Monday, April 8, 2013

Spirng* (for Spring*)

You could say that spring was here, or that the scent of spring is near, or all the ways the poets put it—but it wouldn't be better than this, now would it?

Spring was in the air. Birds chirped, other animals made other sounds, and you could practically smell Mother Nature's vulvanus...

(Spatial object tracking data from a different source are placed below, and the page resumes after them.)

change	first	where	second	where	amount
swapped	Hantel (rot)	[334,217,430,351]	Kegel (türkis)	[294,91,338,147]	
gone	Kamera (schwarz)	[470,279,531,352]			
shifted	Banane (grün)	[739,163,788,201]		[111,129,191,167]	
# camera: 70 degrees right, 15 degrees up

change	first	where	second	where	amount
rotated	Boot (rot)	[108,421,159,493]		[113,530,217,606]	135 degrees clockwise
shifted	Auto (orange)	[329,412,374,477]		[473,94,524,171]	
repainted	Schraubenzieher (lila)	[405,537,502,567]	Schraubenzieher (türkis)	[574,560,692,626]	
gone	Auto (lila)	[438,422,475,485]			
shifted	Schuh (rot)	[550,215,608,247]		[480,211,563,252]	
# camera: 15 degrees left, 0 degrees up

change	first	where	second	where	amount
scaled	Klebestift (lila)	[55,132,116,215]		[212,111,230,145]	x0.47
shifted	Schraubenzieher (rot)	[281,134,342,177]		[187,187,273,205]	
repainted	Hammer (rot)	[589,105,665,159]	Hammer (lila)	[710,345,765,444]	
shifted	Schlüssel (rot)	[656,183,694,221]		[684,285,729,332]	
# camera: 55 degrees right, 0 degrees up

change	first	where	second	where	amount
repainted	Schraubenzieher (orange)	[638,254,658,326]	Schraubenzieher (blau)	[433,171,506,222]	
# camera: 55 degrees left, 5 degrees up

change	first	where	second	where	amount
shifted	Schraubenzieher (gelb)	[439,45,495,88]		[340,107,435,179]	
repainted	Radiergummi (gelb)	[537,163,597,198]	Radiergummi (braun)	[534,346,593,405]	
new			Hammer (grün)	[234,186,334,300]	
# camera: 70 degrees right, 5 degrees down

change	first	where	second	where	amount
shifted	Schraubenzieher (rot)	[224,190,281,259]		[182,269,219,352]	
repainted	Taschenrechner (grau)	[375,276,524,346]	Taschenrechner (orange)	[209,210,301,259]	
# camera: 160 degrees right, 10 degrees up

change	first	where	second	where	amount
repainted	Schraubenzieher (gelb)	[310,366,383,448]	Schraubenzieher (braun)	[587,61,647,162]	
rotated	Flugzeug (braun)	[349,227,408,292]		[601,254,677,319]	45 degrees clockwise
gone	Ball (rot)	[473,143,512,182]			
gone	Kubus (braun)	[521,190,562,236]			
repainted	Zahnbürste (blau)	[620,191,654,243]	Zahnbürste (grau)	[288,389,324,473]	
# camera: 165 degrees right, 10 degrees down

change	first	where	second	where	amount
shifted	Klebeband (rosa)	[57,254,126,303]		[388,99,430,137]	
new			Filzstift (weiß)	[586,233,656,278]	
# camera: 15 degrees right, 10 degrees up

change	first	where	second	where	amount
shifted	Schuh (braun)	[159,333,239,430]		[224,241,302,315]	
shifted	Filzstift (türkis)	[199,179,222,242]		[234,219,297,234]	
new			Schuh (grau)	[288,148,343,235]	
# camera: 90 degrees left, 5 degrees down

I have it on good authority that New York City's Bike Snob deploys the equal-opportunity neologism scrotanus on rare occasions as well, but in any event, it's clear that this guy is a funny and fanciful word creator (he coined the popular term "salmoning" for the irritating practice of riding on a bike path in the wrong direction). Words seem to spring easily to his mind, like the hope that springs eternal in his breast—hope for a burgeoning urban bike culture, as well as for keeping it real. The Brooklyn blogger, who had carefully guarded his anonymity for several years, finally revealed his true identity in the spring of 2010, just before launching a book tour for his first book, also called Bike Snob. The "very reserved" B.S., it turns out, is 39-year-old Eben Oliver Weiss, former Big Apple bicycle messenger, long-time literary agent, and now-married father of one. With a spring in his step and a quip on his lip, Bike Snob inspires all pedaling proles—plus those who appreciate well-written prose. We uncovered three cases of Spirng* (for spring*) in OhioLINK this morning, and 57 in WorldCat.

(Düsseldorf, Räder im Grünen, spring 2004, from Wikimedia Commons.)